I flopped into a wheelchair in the hallway, closing my eyes and wanting to lay down. A while later, he passed me in the corridor.
“Where are you going?” I asked.
“Oh, shit,” he said, smiling. “I fucking forgot you were there.”
I hated thinking this guy was stupid because I liked him, but I realized he might be.
“Do you wanna see Nana?”
“Not really.”
“C’mon.” He pulled me into a room where a frail old woman was asleep in the bed. “She has cancer,” he drunk whispered. “She’s on her way out.” She did look very sick. And dead. “Nana, there’s someone I want you to meet.” He shook her tiny hand which was covered in tubes connected to various machines. “What’s your name?” he asked.
I know I already told him my name. “Mary,” I reminded him.
“Nana, this is my friend, Terry.”
I tried to correct his oversight, but I could tell he didn’t care. This whole visit was a dumb idea.
Out on the sidewalk, we kissed again and looked for a place where we could do more. Tucked into the alley between two buildings, there was sex right away. No phone calls or trips to the movies, no french fries from McDonald’s. Just it on the fire escape stairs. I did not resist. I knew what I was doing.
When we returned to the bar, most of the familiar faces I came with were gone. There was no one for me to share what just happened. Suddenly, getting home seemed like a lot of work, so I kept on drinking. I followed what was left of the group to another watering hole where I lost sight of Glen.
But there was that other boy, same kind of jacket. I went outside with him, around the corner and down some steps.
“Where did Glen go?” I asked.
“He had to meet his girlfriend.”
“Are you from Commack, too? Is it near here?”
“What does it matter?” he muttered, as he covered my mouth with his. He smelled of sweat and damp wool. I felt like a failure as he struggled with and complained about my bra. The bricks scraped my shoulder blades and tore up the green blouse I borrowed from my sister’s closet. “You’re heavier than you look,” he said when he tried to pick me up.
A doorman came to the top of the stairs. He banged his flashlight against the railing with a warning. “Get the hell out of here, you animals, before I call the cops.”
This second boy was angry that he didn’t get to finish. And even though I kept apologizing, he hardly spoke to me the whole way back to the bar, except to say, “Shut up already.” He wouldn’t help me look for my coat, either. And it was freezing last night when I finally caught the train home to the Bronx.
I’ll never understand why people love parades so much. I hate them.
Mommy makes me and Judy stay with the shopping cart when we’re at the A&P. We can’t go down the candy aisle by ourselves.
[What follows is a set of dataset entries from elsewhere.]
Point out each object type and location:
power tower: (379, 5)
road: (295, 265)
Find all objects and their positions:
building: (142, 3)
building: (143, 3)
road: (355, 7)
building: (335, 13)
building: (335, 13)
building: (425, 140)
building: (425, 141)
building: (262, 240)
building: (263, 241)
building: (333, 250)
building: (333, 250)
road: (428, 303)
This means I have to hurry up and scour the shelves for loose m&ms and Good & Plentys when she’s not looking.
Once when I was searching on my hands and knees, I saw a mouse. He stared right at me. I don’t eat anything that’s wet or has dirt on it. Only clean, dry candy. And not if it’s wrapped in paper, like Tootsie Rolls. They’re too big to just take. And also, they make my jaw hurt from all that chewing.
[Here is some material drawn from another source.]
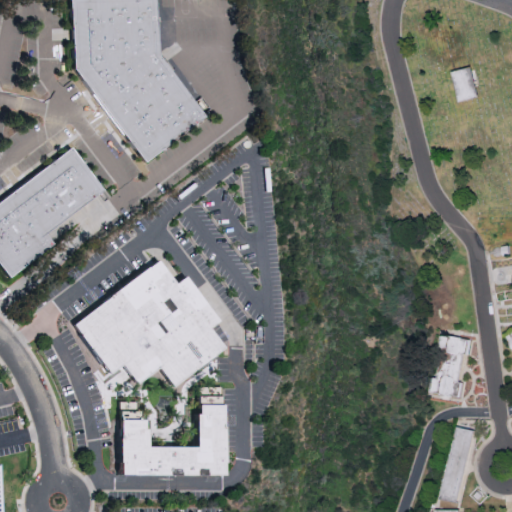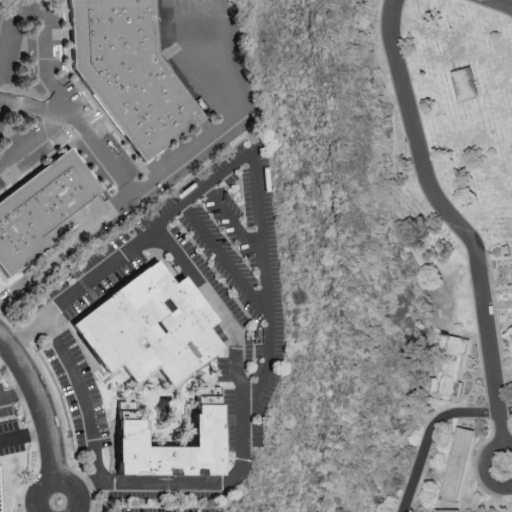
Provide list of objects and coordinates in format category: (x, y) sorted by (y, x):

Judy always gets nervous about the candy. She thinks it’s stealing.
“It’s free if it’s not in the package anymore,” I tell her.
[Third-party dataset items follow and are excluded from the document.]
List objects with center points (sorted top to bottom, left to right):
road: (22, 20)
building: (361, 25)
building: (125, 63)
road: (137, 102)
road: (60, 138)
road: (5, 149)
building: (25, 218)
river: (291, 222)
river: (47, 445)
“You’re gonna get in trouble,” she says.
I feel a little guilty, I guess, but I still keep doing it. I love candy.
On Friday when we were at the A&P, there was no loose candy anywhere. I even checked the section where they keep the cake mixes. Sometimes, there’ll be little chocolate chips lying around. But this time, nothing. They must have cleaned the whole store.
When Mommy stopped to talk with Jennifer Troccoli’s mother over by the eggs, I snuck back to the candy aisle. I slid a big bag of m&ms to the back of the shelf and tore it open with both hands. I shook a few out so it looked like what’s usually there and filled both pockets of my coat. Some for me, and some for Judy.
As soon as we got home, I told my sister I had a surprise. When I showed her, she got mad.
“I don’t want that candy,” she said. “You stole it.”
“I found it.”
All weekend long, I’ve been afraid she’s gonna tell, but she hasn’t. Not yet, anyway. If she does, I’m gonna say she’s lying. Besides, I don’t have the candy anymore. I ate it all.